Penn State Abington students traveled to the National Radio Astronomy Observatory, one of the premier study locations in the world for astronomers, last fall to collect data for their research projects.
Three days in a remote West Virginia mountain town learning to use and tune enormous telescopes led to months of number crunching and sometimes frustrating issues with software and equipment - in other words "a real science experience," according to faculty mentor Ann Schmiedekamp.
"They compared some data from one telescope and realized there were equipment problems and a lot of noise," Schmiedekamp, professor of physics, said. "The software was giving the wrong part of the sky for part of the data acquisition, and the students had to quickly take more data on the robotic scope."
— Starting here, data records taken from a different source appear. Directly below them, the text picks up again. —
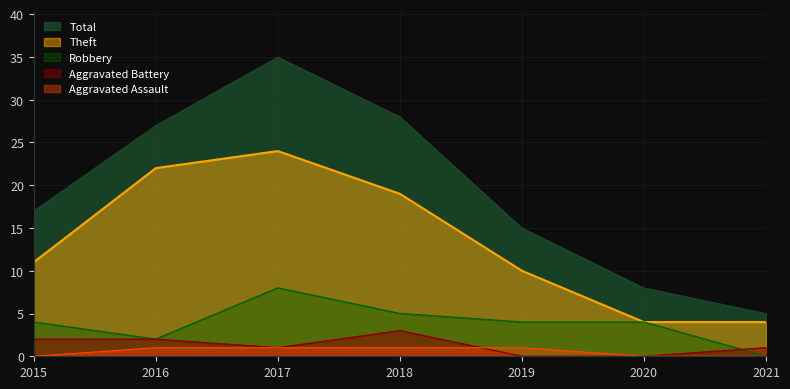

How many positive values does the Robbery series have?

6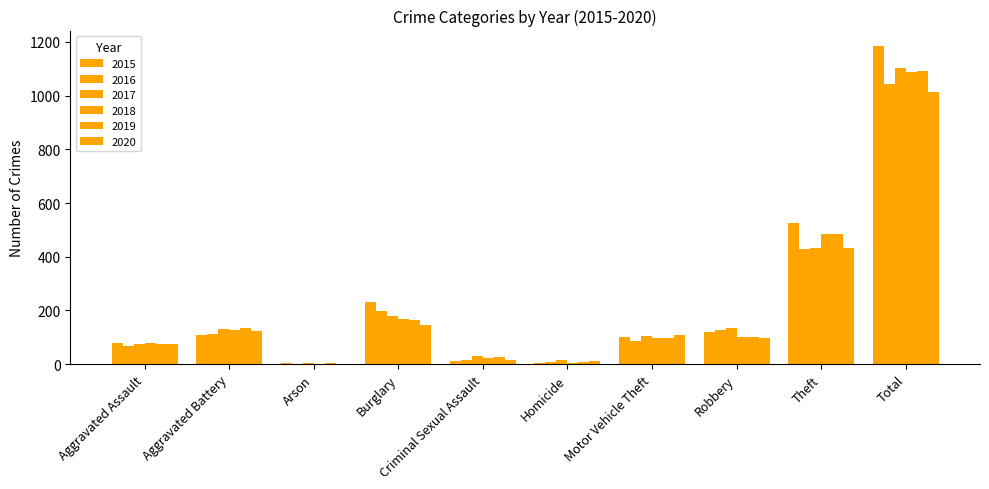

Are the bars grouped side by side (vs. stacked)?

Yes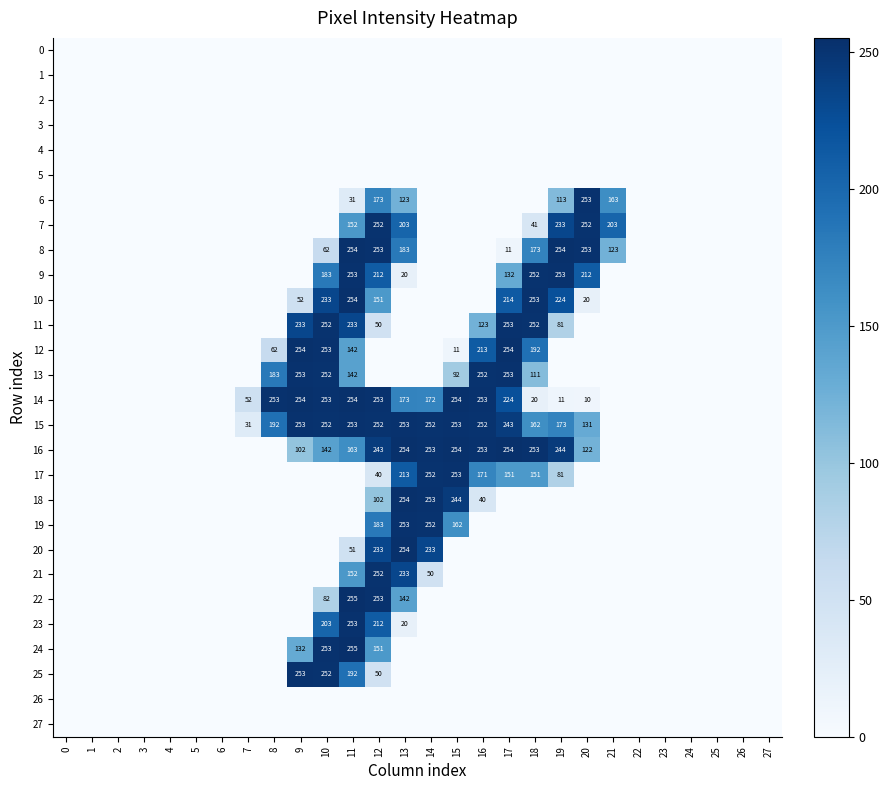

Count the number of data series in this chart.

28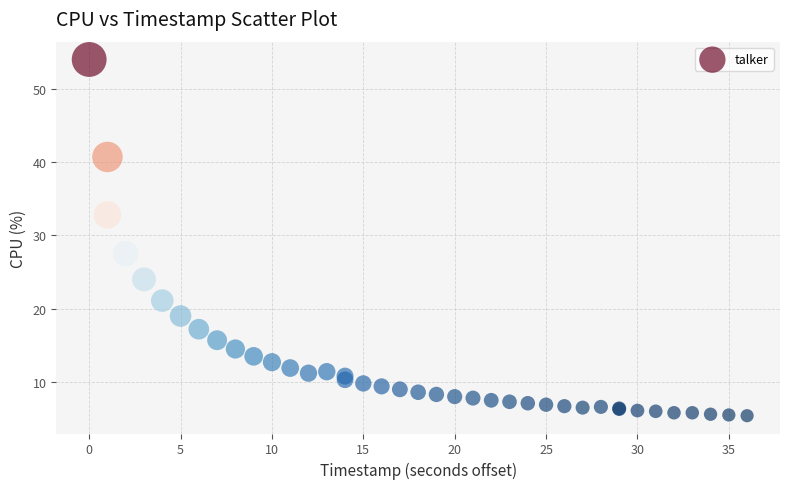

What Y value in the scatter plot is closest to 29?

27.5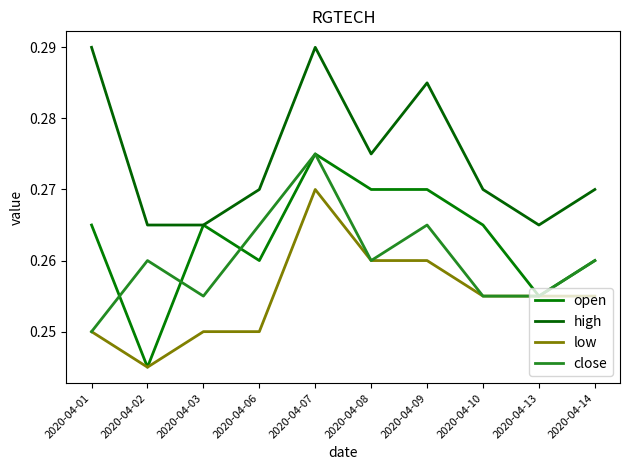

At which category is the sum across all series the highest?

2020-04-07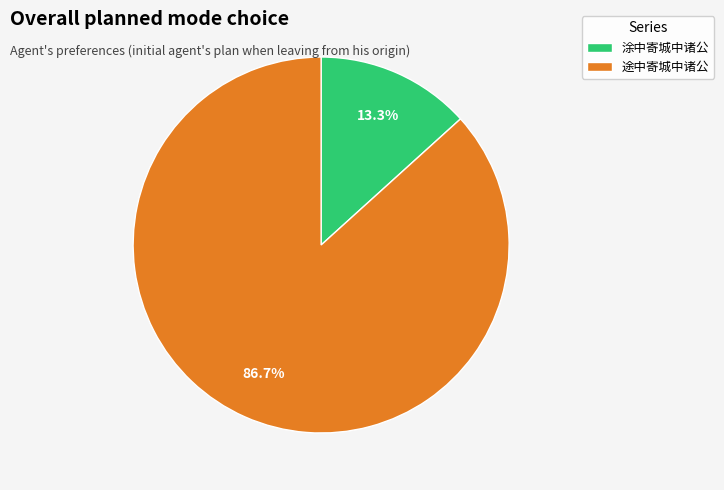

Does 涂中寄城中诸公 account for over 50% of the chart?

No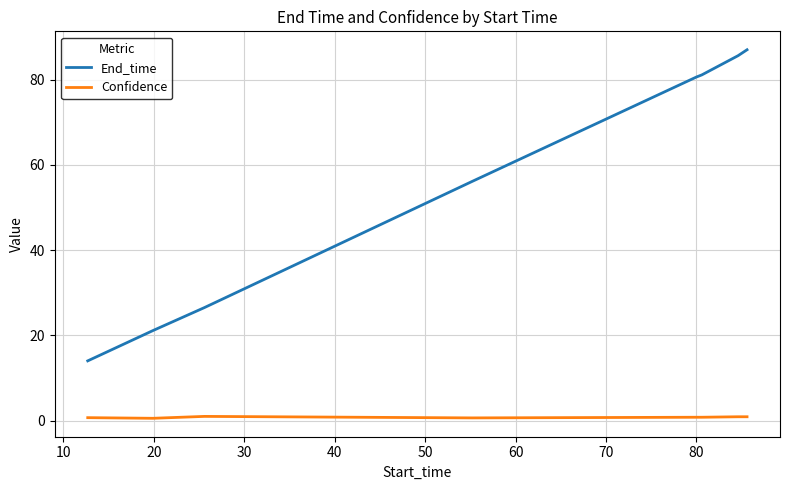

What is the greatest value displayed?

87.0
The Green Bank Telescope (GBT) and other radio telescopes enable researchers like the Abington students to detect and study objects in space that give off little visible light but emit naturally occurring radio waves from objects such as pulsars, gas clouds, and distant galaxies. The complex is located inside the National Radio Quiet Zone, a 13,000–square-mile area where most types of electromagnetic radiation on the radio spectrum are banned to minimize disturbance around the home of the world’s largest steerable radio telescope.
The Abington students and their two faculty mentors couldn't use cell phones, televisions, or WiFi to avoid skewing data relayed through the highly sensitive equipment. One student said the computer lab, which like the microwave ovens were encased in copper housing, resembled a bank vault.